In the film, these songs are accompanied and punctuated by exaggerated acting and dancing, resembling that of the displays of silent era films. Such acting incorporates acts of violence such as the whipping of laborers by suit wearing, blonde haired, Western capitalists and their Chinese friends. It is interesting that many scenes involve dancing girls pointing AK-47's. The songs and dances incorporated within the film convey raw revolutionary passion behind each song within the soundtrack.

Another important aspect of the sound in The East is Red is the voice over narration. Between each scene the narration describes the Chinese people's difficulties during each scene's time period, which helps uneducated spectators understand the film more easily.

Singers featured in the film include Wang Kun, Tseten Dolma, Hu Songhua and Guo Lanying.

Analysis

Composition
The East is Red, performed by little egret folk dance troupes, Department of Chinese folk dance, Beijing Dance Academy, is a representative work of group dance. In the beginning, the actors connect points and points, points and lines, and points and surfaces, which increases the level sense of dance in space. From 42 seconds part of the dance began to transform into a triangle, the neat dance and background music perfectly combined to create a tense atmosphere. The 1:04 part of the duet is to use the relationship between "point" and "face", to highlight the main body by arranging the position of the main body reasonably. From the perspective of plane space, the composition is a variety of figures formed by dancers. In order to reveal the theme and express abstract art, different "forms" have different functions. At 2:40, different points (high, low, front, and back) are designed to form a line. The connection between the weak area and the strong area creates a new image that is emphasized. It presents a magnificent historical scene in the plane space so that the audience can enjoy different characters.

Depiction of women 
Wang Ping, considered the first female director of the PRC period, produced and directed the film, establishing the female socialist authorship. Although there are more actors than actresses in the film, the women's image shows a more significant diversity than men's perceptions. There are three major types of women in general: armed women in the marching armies, tender women who prepare food and clothes for the military, and dancing girls who celebrate the victory of the army and party. In contrast, the male image seems to be singular and stereotypical - they are brave fighters. Moreover, some essential roles focus on kinships like mothers and daughters, while there is no image of fathers.

Image of ethnic minorities
The East is Red was the first occurrence of Han Chinese and ethnic minorities in China dancing together on the same stage. Many ethnic minorities are depicted happily singing and dancing, and are shown interacting with the PLA and CCP leaders, as shown in the meeting between Tseten Dolma and Zhou Enlai. For more than 40 years since then, the image of ethnic minorities has been defined by an image of harmony and characterized by displays of cultural artistry, such as the national costumes and dance depicted in the production, without much change. The expression of the image of China's ethnic minorities is closely linked with the expression of the image of the country. The state considers ethnic minorities be an integral part of China, and the unity and harmony of all ethnic groups have become the basis of the image of the country. Despite this narrative of ethnic unity, minority ethnic groups have come into conflict with the state.

# [RAW RECORDS]
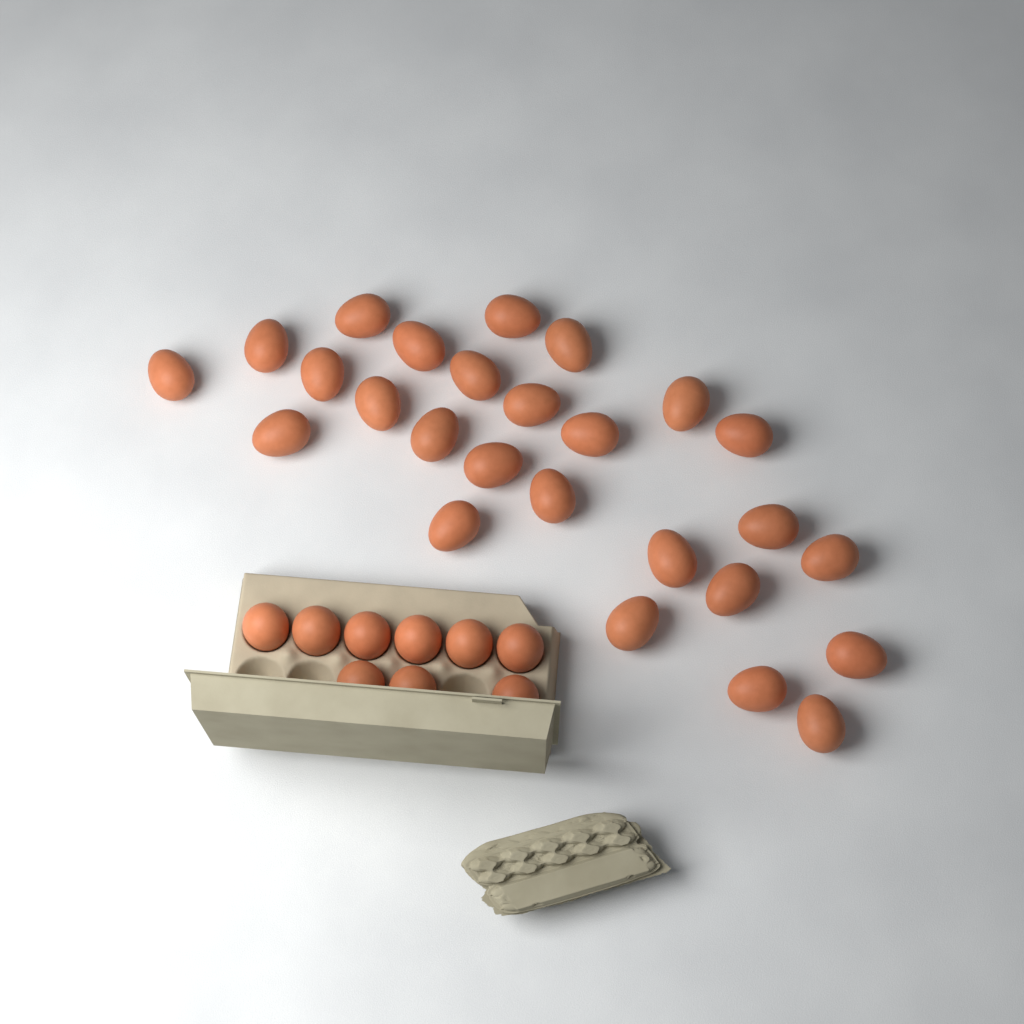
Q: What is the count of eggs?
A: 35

...

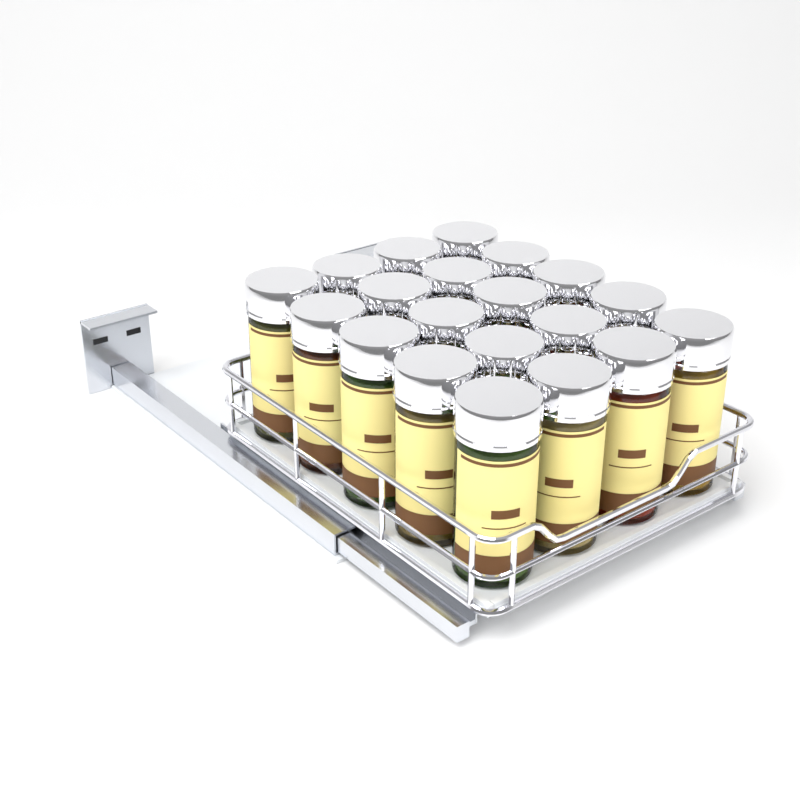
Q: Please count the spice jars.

# [PROBLEM REQUIREMENTS]
In the passage about The East is Red, who produced and directed the film?

# [ANSWER TO THE PROBLEM]
Wang Ping